El juego es el vehículo que acerca los corazones de padres e hijos.
Cuando nuestros hijos son niños (las palabras se refieren también a las niñas, a las hijas) con frecuencia suelen invitarnos a su mundo. Nos abren las puertas de su corazón con entusiasmo y facilidad: Papá, vamos al parque, Ven que te quiero enseñar algo, Veamos la película, Cuéntame un cuento, Vamos a nadar, Salgamos con la patineta, Juega conmigo al videojuego, …a las escondidas, …a la trais, …a las muñecas, …al futbol…
Y con cierta frecuencia nuestra respuesta es negativa: No puedo, No tengo tiempo, Estoy ocupado, Mejor deberías ponerte a estudiar, ¿Ya hiciste la tarea?, Estoy cansado ¡no ves que acabo de llegar de trabajar!, Mañana, El fin de semana, En vacaciones, Ahora no porque estamos de vacaciones (!), Dile a tu mamá, Mejor juega con tu hermano…
Los razonamientos que estimulan estas respuestas están anclados en la prisa con que vivimos, en la manera en que priorizamos las actividades, en nuestro deseo de construirles un patrimonio, en la excesiva importancia que le damos al trabajo (para algunos padres/madres no sólo representa un medio para la subsistencia sino una actividad que da prestigio e identidad)...
Razonamientos sin duda válidos, pero que nos alejan de los hijos y nos llevan a acuñar frases lamentables, sobre todo alrededor de su adolescencia: Lo he perdido, Desconozco a mi hijo, No nos entendemos, No quiere estar conmigo, Somos como extraños…
Frases dichas con un tono de reclamo hacia los hijos que ya no quieren acercarse a sus padres, pero que en realidad muchas veces son el resultado del alejamiento y rechazo a las invitaciones que ellos hicieron desde que eran niños.
Es entonces que aparecen los lamentos de los padres por la exclusión que hacen sus hijos: ¿Por qué no quiere hablar conmigo? ¿Por qué no quiere salir al cine conmigo? ¿Por qué no me hace partícipe de sus problemas? ¿Por qué soy el último en enterarme?...
Dramática paradoja: cuando los hijos quieren estar con sus padres, estos no están disponibles; y cuando los padres ya están disponibles, los hijos ya perdieron la motivación.
Por eso no deberíamos rechazar una invitación de un niño para jugar.

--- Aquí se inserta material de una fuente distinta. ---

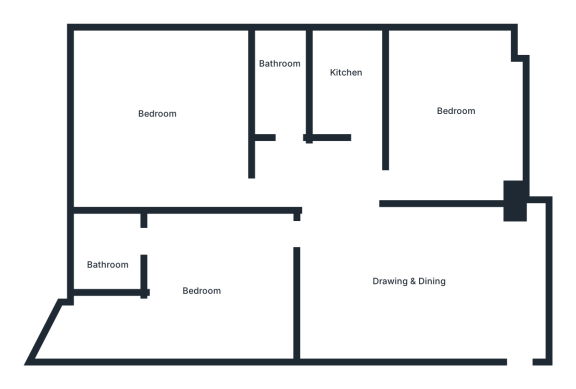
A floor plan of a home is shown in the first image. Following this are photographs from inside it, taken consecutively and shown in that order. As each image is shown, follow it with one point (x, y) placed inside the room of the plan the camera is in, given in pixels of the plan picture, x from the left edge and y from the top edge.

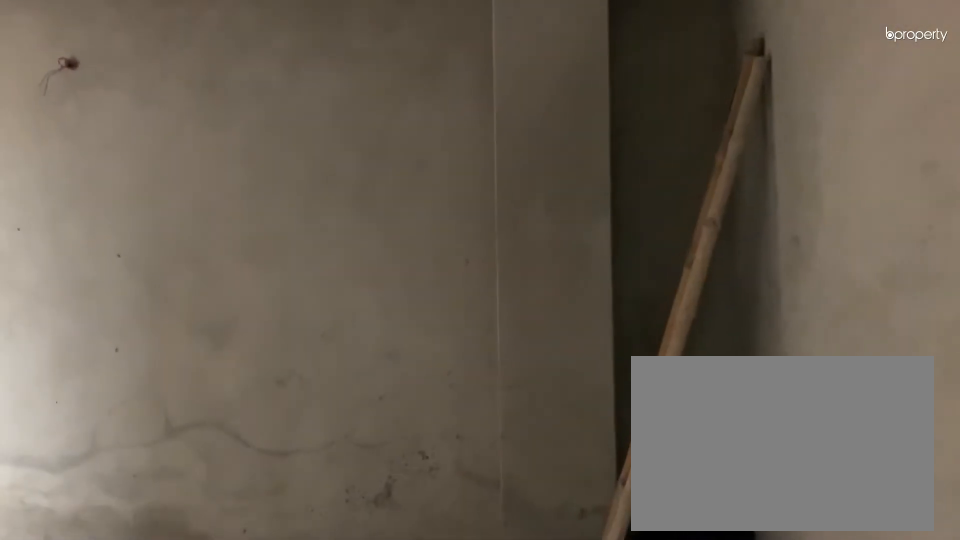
(522, 321)
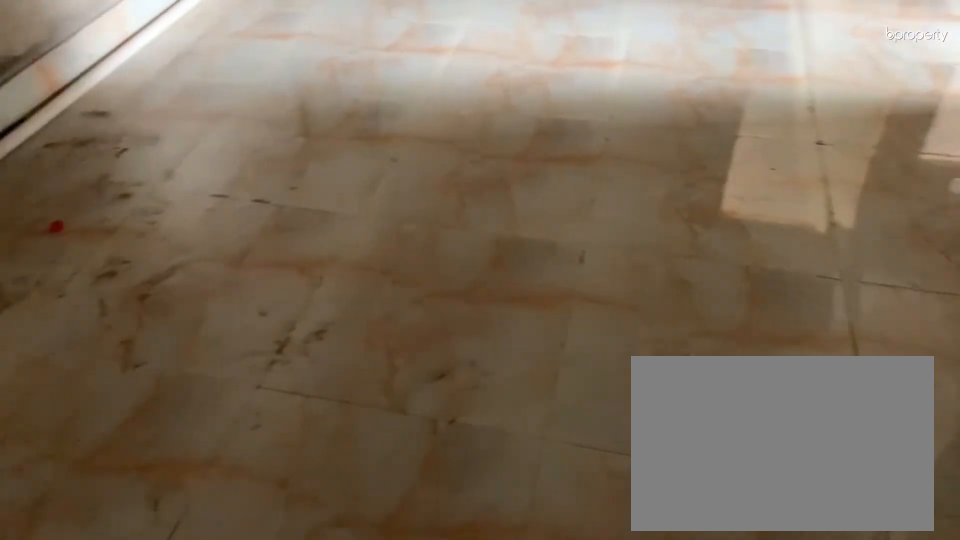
(418, 281)
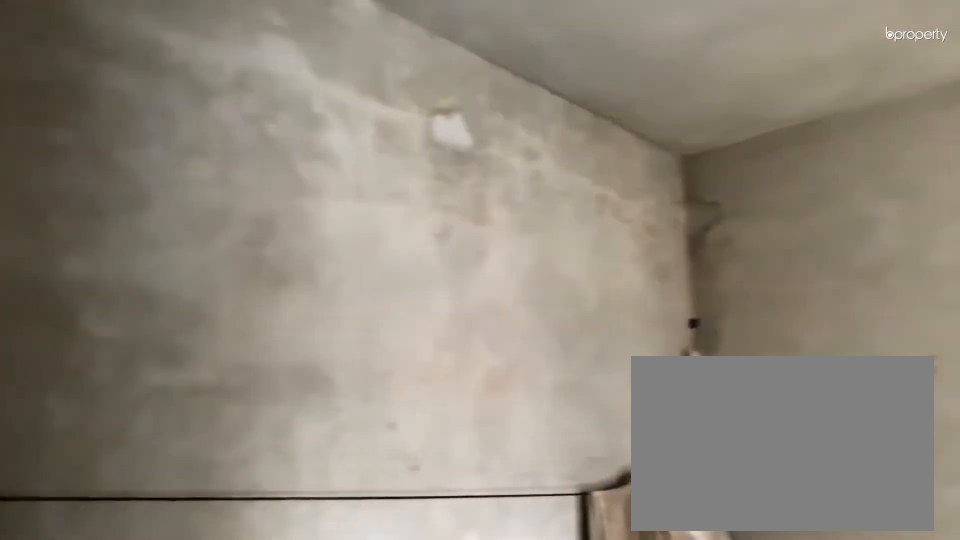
(418, 281)
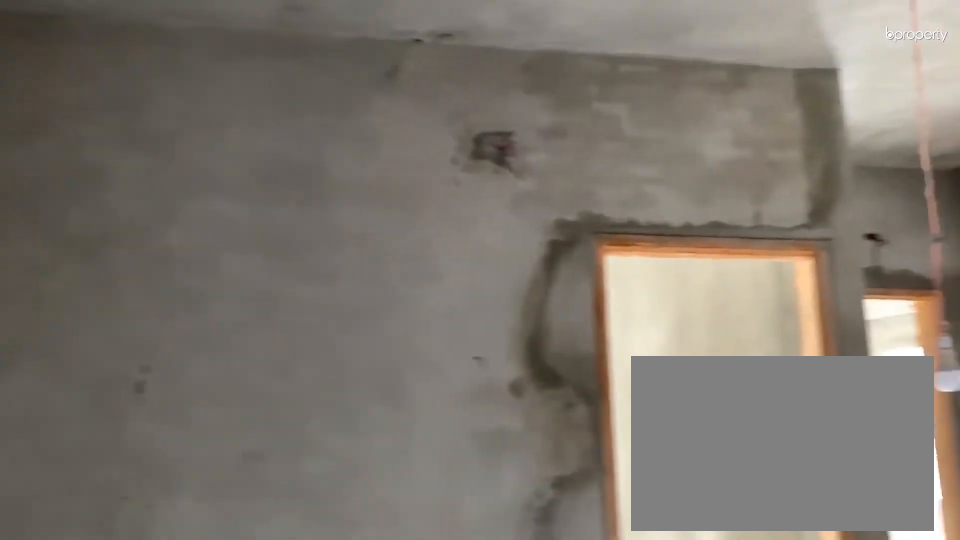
(326, 284)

Deberíamos considerarlo un honor. ¿Por qué? Porque en ese acto nos está abriendo las puertas de su corazón, porque el juego es la actividad más íntima que tiene.
El juego es análogo al soñar de los adultos. En los sueños de los adultos cada noche fluyen deseos, miedos y sentimientos muy personales (y hasta traumas); por eso sólo se los contamos a quien le tenemos mucha confianza. En el sueño se expresa nuestro ser más profundo, transparente y sin censura. El niño hace lo propio en el juego.
Por eso, si queremos conocerlos a profundidad, juguemos con ellos. No existe mejor medio para la comunicación y el acercamiento entre padres e hijos.
Además, al jugar tejemos momentos, anécdotas y situaciones originales y específicas con las que vamos construyendo una historia única, un lazo que afianza un vínculo difícil de romper a través del tiempo.
Si aceptamos las invitaciones de nuestros niños, es altamente probable que ellos acepten, ahora y después, las de nosotros, sus padres.
No olvidemos que decir sí a una invitación de un niño, es decirle sí a lo que realmente vale la pena: el juego, el placer, la imaginación, la creatividad, el ritmo lento, la concordia, lo vivo, la vida, ¿no crees?
Comentarios
Que artículo tan interesante , como no lo leí antes !! yo estoy en esa situación , cuando ,mis hijos eran niños , los descuidé por darle prioridad a mis labores del hogar , ahora que crecieron hay muy poca comunicación entre nosotros . Ahora que tengo tiempo , ellos ya no .
Excelente artículo, me recordaste a tiempo algo tan importante como involucrarme en los juegos de mi hija, en disfrutarlos no como simple obligación,y al final será beneficioso para ambas , me gusto, me gusto mucho tu artículo, GRACIAS. Un abrazo.